(Source data)
▼

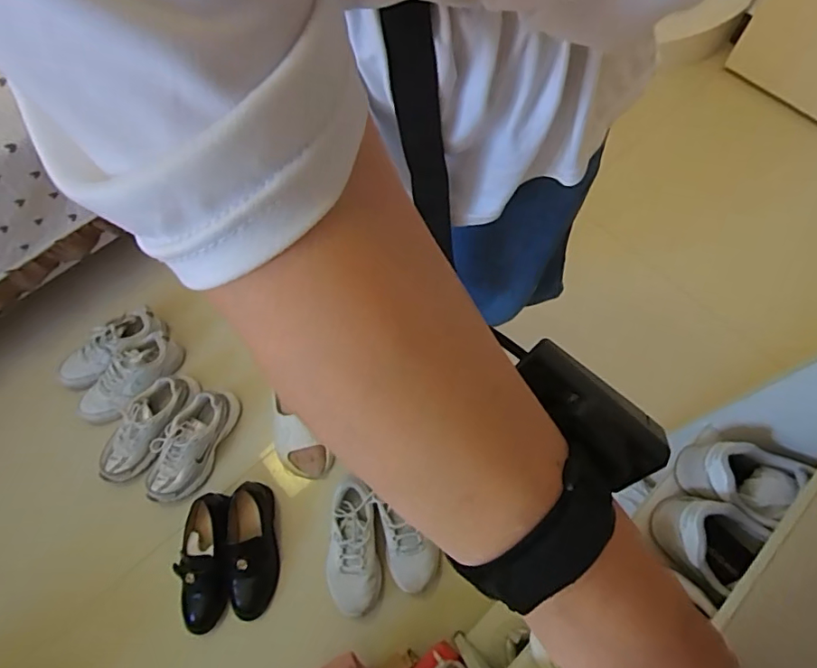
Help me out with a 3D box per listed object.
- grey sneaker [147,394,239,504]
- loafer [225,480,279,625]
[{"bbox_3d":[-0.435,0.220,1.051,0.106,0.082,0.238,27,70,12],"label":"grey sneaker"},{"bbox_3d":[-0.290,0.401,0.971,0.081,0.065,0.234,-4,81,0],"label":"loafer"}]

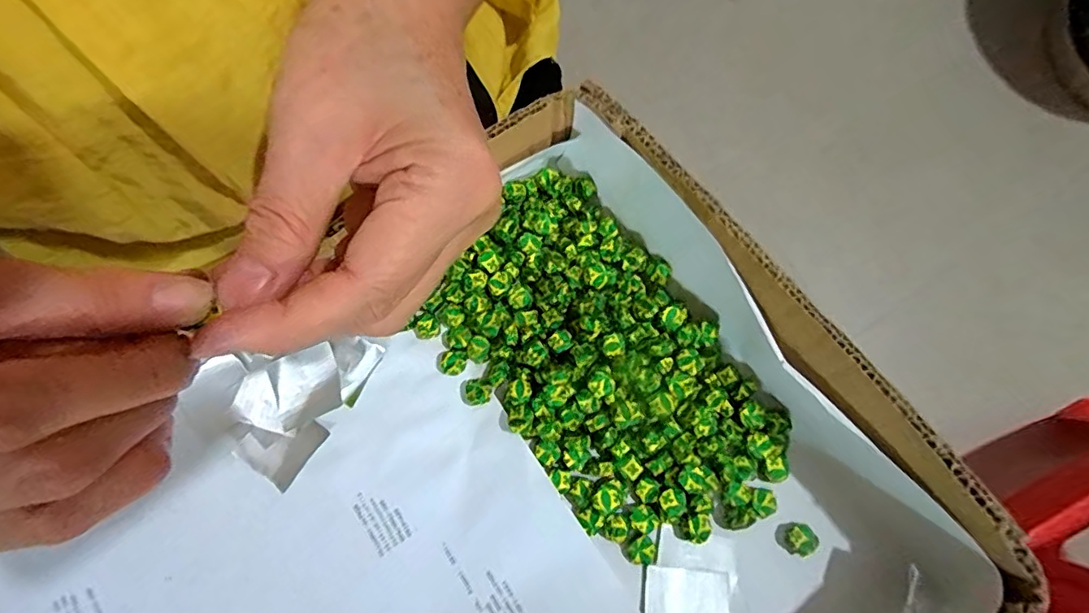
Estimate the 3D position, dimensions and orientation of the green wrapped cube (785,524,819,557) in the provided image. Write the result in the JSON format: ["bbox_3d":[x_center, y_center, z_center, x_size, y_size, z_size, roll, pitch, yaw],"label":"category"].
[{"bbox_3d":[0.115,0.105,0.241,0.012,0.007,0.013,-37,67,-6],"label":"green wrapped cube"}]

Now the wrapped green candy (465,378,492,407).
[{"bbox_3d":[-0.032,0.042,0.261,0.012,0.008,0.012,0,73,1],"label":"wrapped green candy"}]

▲

What you are asked to do →
Exclude the pictures. Write out the remaining data exactly.

Result below →
Help me out with a 3D box per listed object.
- grey sneaker [147,394,239,504]
- loafer [225,480,279,625]
[{"bbox_3d":[-0.435,0.220,1.051,0.106,0.082,0.238,27,70,12],"label":"grey sneaker"},{"bbox_3d":[-0.290,0.401,0.971,0.081,0.065,0.234,-4,81,0],"label":"loafer"}]

Estimate the 3D position, dimensions and orientation of the green wrapped cube (785,524,819,557) in the provided image. Write the result in the JSON format: ["bbox_3d":[x_center, y_center, z_center, x_size, y_size, z_size, roll, pitch, yaw],"label":"category"].
[{"bbox_3d":[0.115,0.105,0.241,0.012,0.007,0.013,-37,67,-6],"label":"green wrapped cube"}]

Now the wrapped green candy (465,378,492,407).
[{"bbox_3d":[-0.032,0.042,0.261,0.012,0.008,0.012,0,73,1],"label":"wrapped green candy"}]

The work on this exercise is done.